### Dokumenttext
********************
Jovan (4): Der Junge, der in der Flut seine Stimme verlor

Die Menschen auf dem Balkan leiden unter der Jahrhundert-Flut. Einer von ihnen ist Jovan (4) – er hat seine Stimme verloren.

Belgrad – Die Wassermassen sind zwar zurück gegangen. Aber die Menschen leidet immer noch an den Folgen der schwersten Überschwemmungen, die den Balkan je getroffen hat. Mindestens 57 Menschen kamen ums Leben. Zehntausende verloren ihr zuhause. Sie können nicht zurück, nicht nur, weil die Häuser zerstört sind. Es gibt keinen Strom, die Kanalisation ist zerstört, Seuchen drohen. Landminen wurden durch das Wasser freigeschwemmt. BILD am SONNTAG hat das Flüchtlingslager in der Belgrader Kombank Arena besucht. Der Junge, der seine Stimme verlor Auf den Matratzenlagern hier leben auch viele Kinder. Einer von ihnen ist der vierjährige Jovan Boskovic. Die serbische Zeitung „Blic“ druckte das Bild des verängstigten Jungen auf ihrer Titelseite.
********************
### Gespeicherte Datensatzeinträge

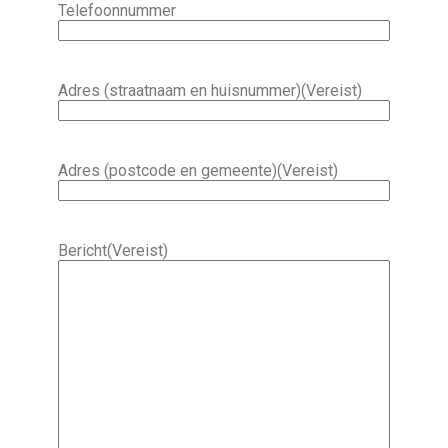
Telefoonnummer
Adres (straatnaam en huisnummer)
(Vereist)
Adres (postcode en gemeente)
(Vereist)
Bericht
(Vereist)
********************
### Aufgaben zur Übung
- 1) Nenne alle Folgen der Flut, die der Artikel über die Flut auf dem Balkan im Satz „Es gibt keinen Strom, die Kanalisation ist zerstört, Seuchen drohen.“ und im unmittelbar folgenden Satz aufführt.
- 2) Schreibe den Artikel über die Flut auf dem Balkan im Anschluss an seinen letzten Satz weiter.
Die Datensätze spielen hierbei keine Rolle.

### Lösungen
- 1) Es gibt keinen Strom, die Kanalisation ist zerstört, Seuchen drohen, und Landminen wurden durch das Wasser freigeschwemmt.

- 2)
In der Kombank Arena nennen ihn die anderen Flüchtlinge „den Jungen, der seine Stimme verlor“.

Jovan sagt, seit die Flut in sein Dorf Obrenovac kam, kein Wort, er weint nur. In einem Schweinetraktor war er mit Mutter Tanja (42) und den Geschwistern in die Hauptstadt Belgrad evakuiert worden. Der Vater blieb zurück. Er wollte anderen helfen.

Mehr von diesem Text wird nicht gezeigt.